In the second couplet of this verse, I take the word “complete” to mean “lacking nothing”. When we don't identify (that is, appropriate or apprehend a dharma in terms of the “I”, “me”, and “mine”) this illumination lacks nothing and is free of grasping. This is something we can experience in our zazen practice. It's not magical it is simply what happens when identifying and grasping don't happen. We can also use the converse – when we feel we don't have clarity and illumination in our zazen, we can choose turn our light inwardly and see where grasping is occurring.

 

The last four lines read:

The water is clear right down to the bottom,

fish lazily swim on.

The sky is vast without end,

birds fly far into the distance.

 

In the closing of the poem there is no more about knowledge and illumination. Rather, the dyad shifts to water and sky. To me, the first line describes zazen when there is no discrimination or discursive thought.
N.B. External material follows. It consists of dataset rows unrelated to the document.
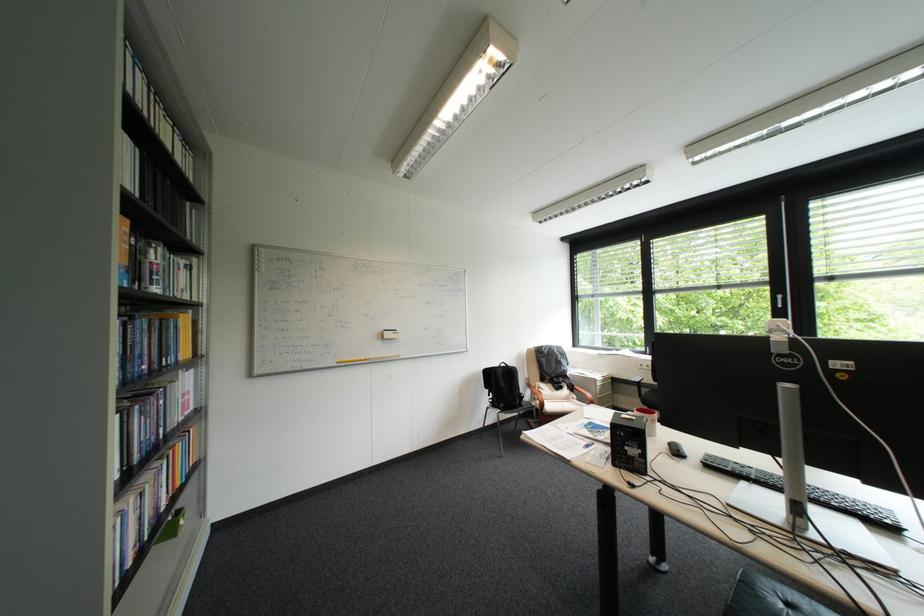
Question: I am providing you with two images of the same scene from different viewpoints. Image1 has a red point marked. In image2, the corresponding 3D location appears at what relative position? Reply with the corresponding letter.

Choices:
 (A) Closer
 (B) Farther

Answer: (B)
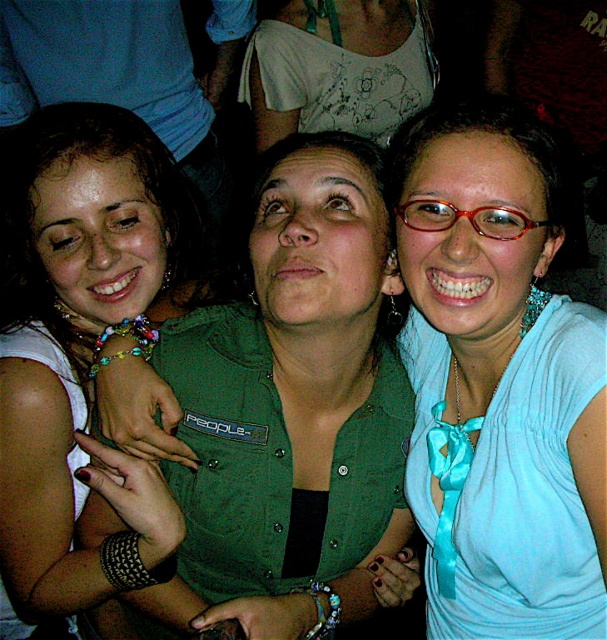
Which is behind, point (458, 314) or point (50, 340)?

Point (50, 340)

Who is taller, matte blue blouse at center or matte green shirt at center?

Standing taller between the two is matte green shirt at center.

Is point (557, 321) closer to viewer compared to point (49, 461)?

Yes, it is.

In order to click on matte blue blouse at center in this screenshot , I will do `click(497, 381)`.

Between point (571, 600) and point (449, 456), which one is positioned in front?

Point (571, 600)

Which is more to the right, matte blue blouse at center or teal satin ribbon at lower right?

matte blue blouse at center

This screenshot has width=607, height=640. Describe the element at coordinates (497, 381) in the screenshot. I see `matte blue blouse at center` at that location.

What are the coordinates of `matte blue blouse at center` in the screenshot? It's located at (497, 381).

Between teal satin ribbon at lower right and translucent red glasses at center, which one has less height?

translucent red glasses at center is shorter.

Is teal satin ribbon at lower right shorter than translucent red glasses at center?

No.

Between point (443, 497) and point (543, 220), which one is positioned behind?

The point (443, 497) is more distant.

This screenshot has width=607, height=640. Find the location of `teal satin ribbon at lower right`. teal satin ribbon at lower right is located at coordinates (449, 486).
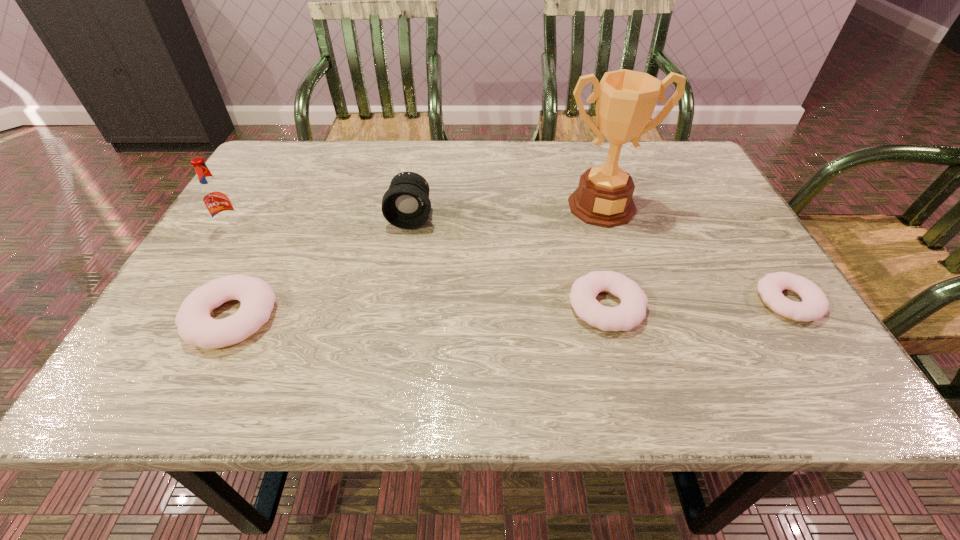
Locate an element on the screen. This screenshot has width=960, height=540. object present at the near right corner is located at coordinates (814, 305).

Locate an element on the screen. This screenshot has width=960, height=540. vacant region at the far edge of the desktop is located at coordinates (565, 140).

Find the location of a particular element. Image resolution: width=960 pixels, height=540 pixels. vacant space at the near edge is located at coordinates (597, 332).

Find the location of `vacant space at the left edge`. vacant space at the left edge is located at coordinates (248, 210).

Where is `vacant point at the right edge`? The width and height of the screenshot is (960, 540). vacant point at the right edge is located at coordinates (730, 294).

Where is `vacant region at the far left corner of the desktop`? This screenshot has height=540, width=960. vacant region at the far left corner of the desktop is located at coordinates (268, 150).

Image resolution: width=960 pixels, height=540 pixels. In order to click on vacant space at the far right corner of the desktop in this screenshot , I will do `click(639, 147)`.

Locate an element on the screen. vacant area between the rightmost doughnut and the telephoto lens is located at coordinates (600, 259).

Where is `free space between the telephoto lens and the award`? The height and width of the screenshot is (540, 960). free space between the telephoto lens and the award is located at coordinates (506, 212).

Locate an element on the screen. This screenshot has height=540, width=960. vacant space that is in between the second shortest doughnut and the root beer is located at coordinates (420, 268).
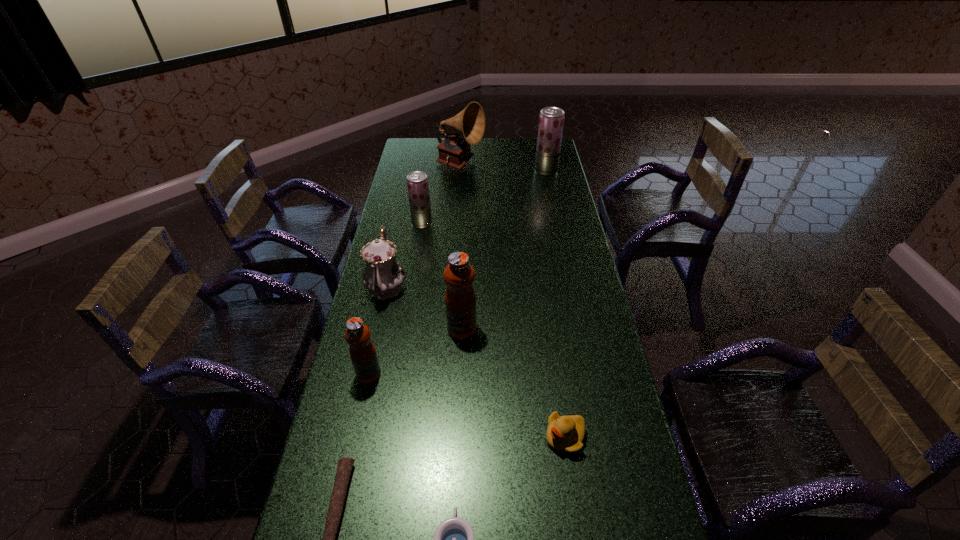
Find the location of `yellow duckling`. yellow duckling is located at coordinates (565, 434).

Where is `duckling`? duckling is located at coordinates pos(565,434).

Image resolution: width=960 pixels, height=540 pixels. In order to click on vacant point located 0.250m on the horn of the phonograph record in this screenshot , I will do `click(535, 165)`.

The image size is (960, 540). In order to click on free point located on the back of the farther strawberry fruit juice in this screenshot , I will do `click(540, 140)`.

What are the coordinates of `vacant space located 0.240m on the front label of the second fruit juice from right to left` in the screenshot? It's located at (459, 408).

Identify the location of vacant region located 0.210m on the right of the second farthest fruit juice. (482, 223).

The image size is (960, 540). I want to click on vacant space located on the front label of the nearer orange fruit juice, so click(418, 373).

Where is `free location located 0.100m on the front of the sixth nearest object`? free location located 0.100m on the front of the sixth nearest object is located at coordinates (376, 332).

Where is `vacant space located 0.170m on the beak of the yellow duckling`? This screenshot has height=540, width=960. vacant space located 0.170m on the beak of the yellow duckling is located at coordinates (x=481, y=437).

Identify the location of vacant space located on the beak of the yellow duckling. The image size is (960, 540). (495, 437).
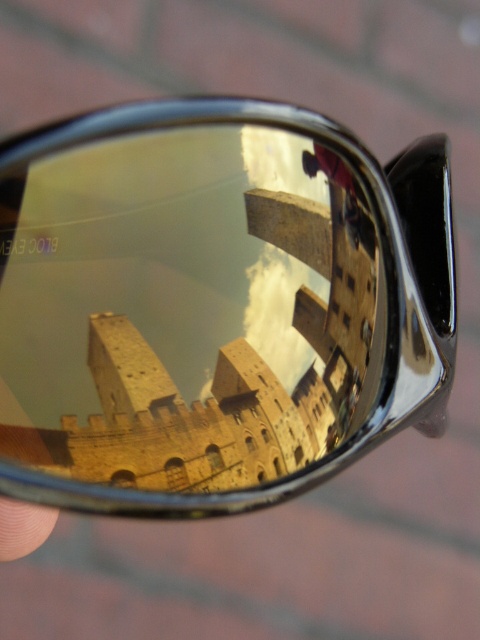
Question: Among these objects, which one is nearest to the camera?

Choices:
 (A) skinsmoothhand at lower left
 (B) shiny metallic sunglasses at center

Answer: (B)

Question: Which object is farther from the camera taking this photo?

Choices:
 (A) skinsmoothhand at lower left
 (B) shiny metallic sunglasses at center

Answer: (A)

Question: Which point appears farthest from the camera in this image?

Choices:
 (A) (20, 556)
 (B) (269, 480)

Answer: (A)

Question: Is shiny metallic sunglasses at center below skinsmoothhand at lower left?

Choices:
 (A) no
 (B) yes

Answer: (A)

Question: Can you confirm if shiny metallic sunglasses at center is wider than skinsmoothhand at lower left?

Choices:
 (A) yes
 (B) no

Answer: (A)

Question: Does shiny metallic sunglasses at center lie behind skinsmoothhand at lower left?

Choices:
 (A) yes
 (B) no

Answer: (B)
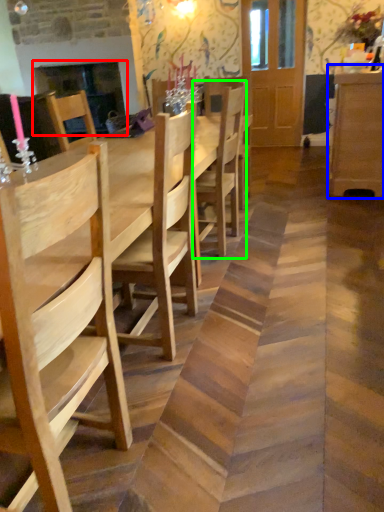
Question: Based on their relative distances, which object is nearer to fireplace (highlighted by a red box)? Choose from dresser (highlighted by a blue box) and chair (highlighted by a green box).

Choices:
 (A) dresser
 (B) chair

Answer: (B)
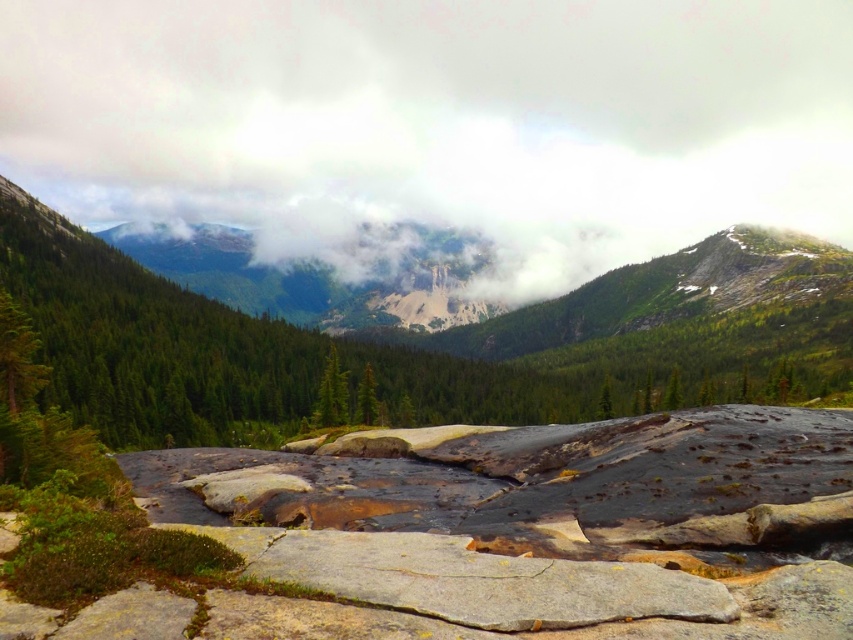
Where is `white fluffy cloud at upper center`? white fluffy cloud at upper center is located at coordinates (437, 122).

Is point (194, 12) in front of point (621, 353)?

That is False.

This screenshot has width=853, height=640. In order to click on white fluffy cloud at upper center in this screenshot , I will do `click(437, 122)`.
The mind and is clear and we can see deeply into its depth. There is no obscuration of murkiness. The fish, I guess, symbolize objects of mind. They are not caught with hooks or nets, they just swim on, undisturbed in the clarity of a non-identifying mind.

 

The second sentence of the couplet reads, “The sky is vast without end, birds fly far into the distance.” Is “sky” in this couplet analogous to “water” in the first couplet? I can’t say for sure. The Chinese word for “sky” contains the character used to denote “emptiness”. There is at least one contemporary Buddhist author who uses this meaning. If we go with that, then “The sky is vast without end” means that the dependently arising universe of our experience is without end. Because self and other are without inherent existence, the possibilities are vast, and without end.

 

We could assume there is a parallel between “fish” and “birds” and both symbolize objects of mind. A different interpretation comes to mind: in the second couplet, birds could mean “particularity” which stands in (apparent) contrast to the universality of the “sky”. In Chan Buddhism, Zen teachers often compared and contrasted the particular and the universal. For example, the Zen teaching poem, “The Merging of Difference and Unity” is about particularity and universality. If this interpretation is viable then the poem seems to be saying that the particularity of our individuals lives are encompassed in this vast dependently arising universe of experience, and when viewed from this perspective, the birds of our particular existence are just small specks compared to the entire sky.